(Given records):
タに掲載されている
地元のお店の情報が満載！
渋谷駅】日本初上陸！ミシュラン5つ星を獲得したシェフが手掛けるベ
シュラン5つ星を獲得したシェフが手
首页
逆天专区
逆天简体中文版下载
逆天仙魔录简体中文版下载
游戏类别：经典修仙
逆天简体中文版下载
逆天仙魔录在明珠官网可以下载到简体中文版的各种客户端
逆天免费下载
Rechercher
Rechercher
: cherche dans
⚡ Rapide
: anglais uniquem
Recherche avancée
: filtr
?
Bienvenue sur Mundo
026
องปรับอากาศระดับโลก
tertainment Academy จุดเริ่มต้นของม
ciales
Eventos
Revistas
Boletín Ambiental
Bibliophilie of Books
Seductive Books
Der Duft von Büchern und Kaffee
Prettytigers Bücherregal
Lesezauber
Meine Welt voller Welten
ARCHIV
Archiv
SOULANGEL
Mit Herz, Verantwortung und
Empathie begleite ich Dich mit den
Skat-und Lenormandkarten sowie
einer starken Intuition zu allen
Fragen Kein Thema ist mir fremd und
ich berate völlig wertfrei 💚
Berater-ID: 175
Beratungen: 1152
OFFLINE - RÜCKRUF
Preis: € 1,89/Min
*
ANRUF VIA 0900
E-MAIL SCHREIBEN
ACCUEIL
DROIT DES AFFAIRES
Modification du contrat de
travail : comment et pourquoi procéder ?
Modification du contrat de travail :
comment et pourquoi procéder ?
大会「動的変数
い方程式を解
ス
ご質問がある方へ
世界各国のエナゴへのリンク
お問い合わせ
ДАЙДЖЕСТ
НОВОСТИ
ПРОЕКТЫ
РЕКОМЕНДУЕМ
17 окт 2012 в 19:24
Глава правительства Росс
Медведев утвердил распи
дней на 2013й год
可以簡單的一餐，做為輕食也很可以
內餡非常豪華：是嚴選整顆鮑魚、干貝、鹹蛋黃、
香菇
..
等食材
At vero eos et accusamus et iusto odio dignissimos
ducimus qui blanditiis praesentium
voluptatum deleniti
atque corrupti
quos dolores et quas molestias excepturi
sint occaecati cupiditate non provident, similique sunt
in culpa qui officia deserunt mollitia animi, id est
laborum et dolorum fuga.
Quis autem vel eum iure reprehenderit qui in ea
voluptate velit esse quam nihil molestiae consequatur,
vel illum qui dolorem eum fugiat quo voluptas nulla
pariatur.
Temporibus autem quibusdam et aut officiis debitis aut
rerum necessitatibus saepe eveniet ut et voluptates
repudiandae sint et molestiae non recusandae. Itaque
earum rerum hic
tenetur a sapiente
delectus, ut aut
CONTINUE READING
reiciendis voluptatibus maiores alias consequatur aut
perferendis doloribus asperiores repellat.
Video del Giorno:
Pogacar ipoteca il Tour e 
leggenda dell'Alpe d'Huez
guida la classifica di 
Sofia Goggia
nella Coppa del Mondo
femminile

(Exercise): How many lines in the records above contain the string "procéder", counting only matches with the same case? Reply with the number alone.

(Response to this exercise): 2